What to Do After an Employee Clicks a Phishing Link
A step-by-step response guide for the first hour after a phishing click: reporting, account containment, triage, and when to escalate.
Someone on your team clicked a phishing link. Maybe they told you right away, maybe a filter flagged it, maybe they just have a bad feeling and are not sure what happened. What matters now is the next hour, not the click itself.
Phishing response is a race between the attacker and your team. The attacker needs time to use a stolen password, read a mailbox, or move a payment. Every step below is designed to take that time away. None of it requires an enterprise security team.
What counts as clicking
Not every click carries the same risk, so start by finding out what actually happened.

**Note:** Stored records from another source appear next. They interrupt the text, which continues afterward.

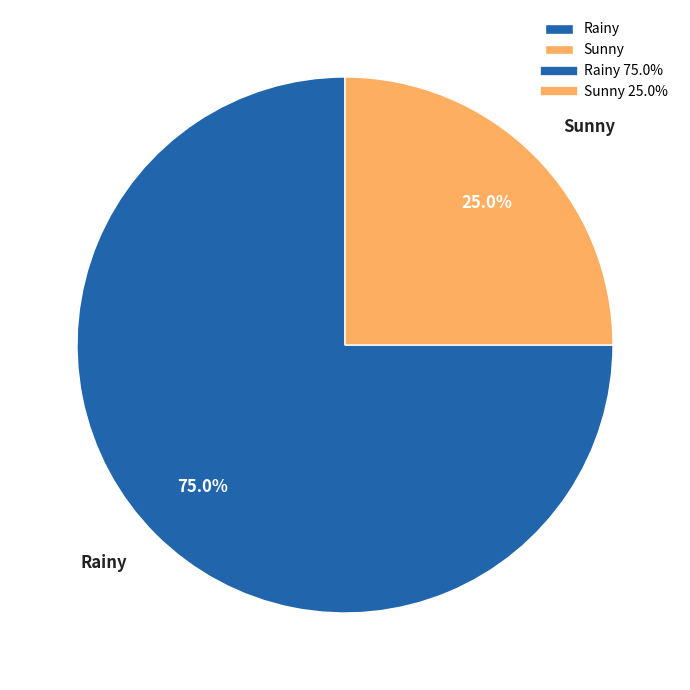

The Rainy slice represents 75% of the pie. True or false?

True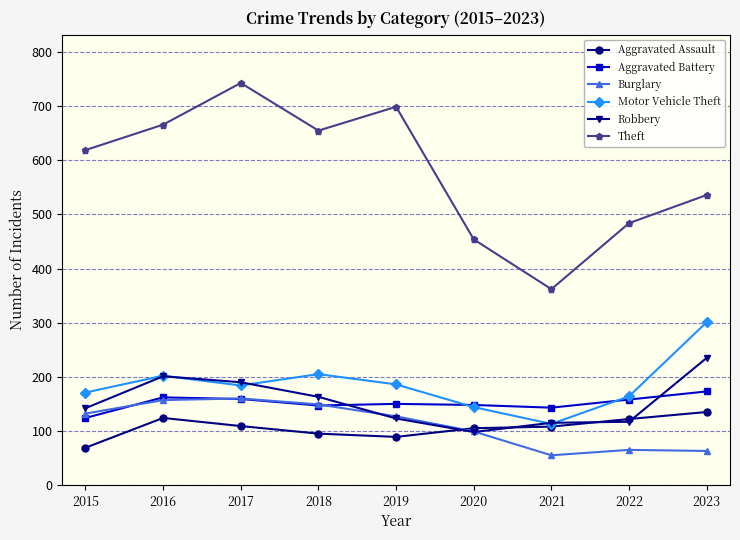

At 2023, list the series in order from smallest to largest.

Burglary, Aggravated Assault, Aggravated Battery, Robbery, Motor Vehicle Theft, Theft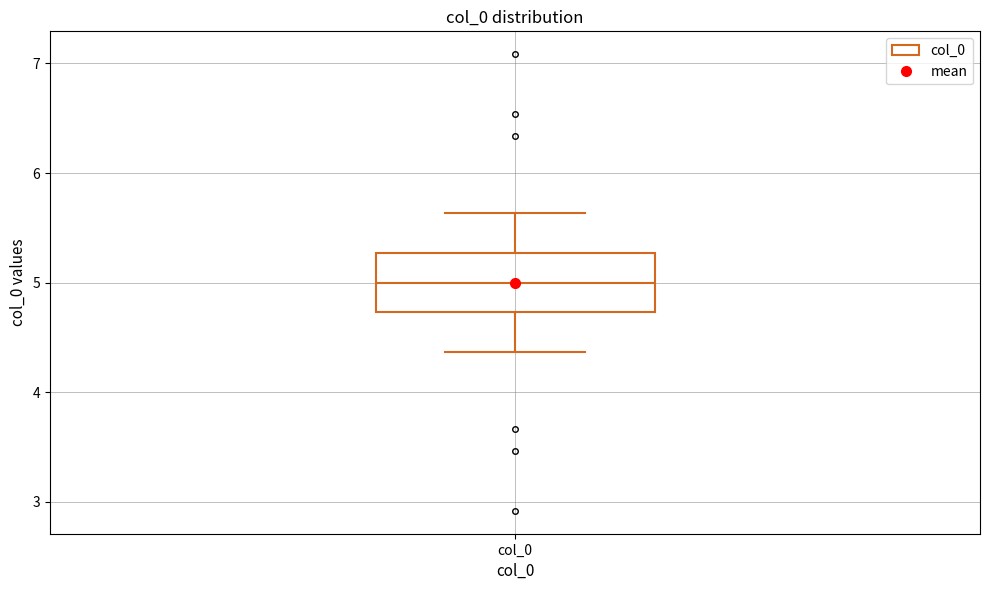

Transcribe this box plot: give where the median line is, the range the box spans, and where the two whiskers end, as read against the y-axis. The values are not printed on the chart, so give them approximately, as read against the axis.

median 5.0, box 4.7 to 5.3, whiskers 4.4 to 5.6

Ask the employee, without blame, which of these describes it:
- They clicked the link but closed the page without doing anything else.

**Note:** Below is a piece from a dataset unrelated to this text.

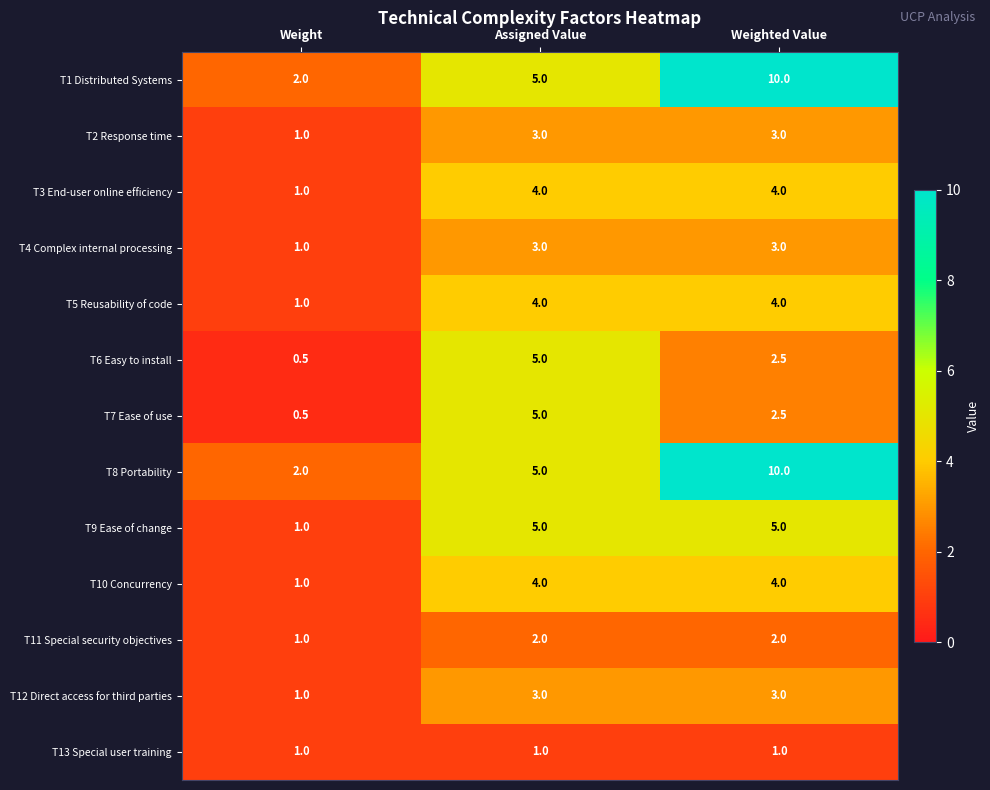

The value of T3 End-user online efficiency at Weight is 1.0. True or false?

True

- They entered their username and password, or approved an MFA prompt.
- They opened or downloaded an attachment.
- They replied, sent data, or changed a payment on the strength of the message.

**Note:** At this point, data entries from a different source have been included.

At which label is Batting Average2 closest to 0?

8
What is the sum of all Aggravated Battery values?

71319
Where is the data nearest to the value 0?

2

The first case is usually low risk. The other three need action. If the employee is not sure, treat it as the riskier case. People often remember entering credentials only after a calm question, not during the initial panic.
Step 1: Report the message right away
The original email is your best evidence. The employee should report it through your normal channel, ideally a report button in the inbox, and should not delete it. Headers, links, and attachments tell IT what the message was trying to do and who else may have received it.
If your company has a written phishing reporting policy, this is the moment it pays for itself: the employee already knows where to report and knows they will not be punished for clicking. If you do not have one, the incident you are handling right now is a good reason to fix that this week.
Step 2: Contain the account
If credentials may have been exposed, act on the account before investigating the message:
- Change the password for the affected account.
- Sign out all active sessions, most identity providers have a single control for this.
- Check that MFA is still enabled and that no new devices or methods were added.
- Review mailbox rules for new forwarding or auto-delete rules. Attackers add these to hide their activity.
Do these in minutes, not hours. A stolen password is most valuable to an attacker in the first window after the click, before anyone notices.
Step 3: Triage the message
Whoever handles IT, in-house or an MSP, should look at what the link or file actually did. Where did the URL really point? Was it a fake login page, a file download, or a redirect chain? Does the attachment need a malware scan on the device that opened it?
This is also the time to check the blast radius. Search for the same message across other mailboxes. One reported email often reveals a campaign that hit ten people, and the other nine may not have said anything yet.
If money or data is at risk
If the employee changed a payment, sent a transfer, or shared sensitive data, escalate immediately:
- Call your bank's fraud line and ask about recalling the transfer. Speed matters more here than anywhere else, recovery gets much harder within a day or two.
- Verify the request that started it through a known phone number, not by replying to the email.
- In the United States, file a report at the FBI's IC3, which can assist with wire recall through its recovery process.
This is the scenario where a written plan beats improvisation. A phishing incident response plan with a wire fraud fast path gives whoever picks up the incident a script: who to call, in what order, with the phone numbers already filled in.
Close the loop with the employee
When the dust settles, thank the person who reported, even if they also clicked. Reporting after a click is exactly the behavior you want, because it is the difference between a contained incident and a silent compromise.
Then close the loop with everyone else. If the campaign hit multiple inboxes, send a short warning with a screenshot of the lure. Keep a simple record of what happened and what was done. That record helps with insurance questions later and shows the next incident handler what worked.
Reduce the chance of the next click
One click is a data point, not a verdict. After the incident, look at what would have changed the outcome: a reporting button that is easier to find, a verification rule for payment changes, a short refresher on the lure theme that worked, or a phishing simulation that gives people safe practice with that exact scenario.
The goal is not zero clicks. Attackers only need one realistic message at the wrong moment, so some clicks will happen. The goal is a team that reports fast and a process that limits what one click can cost.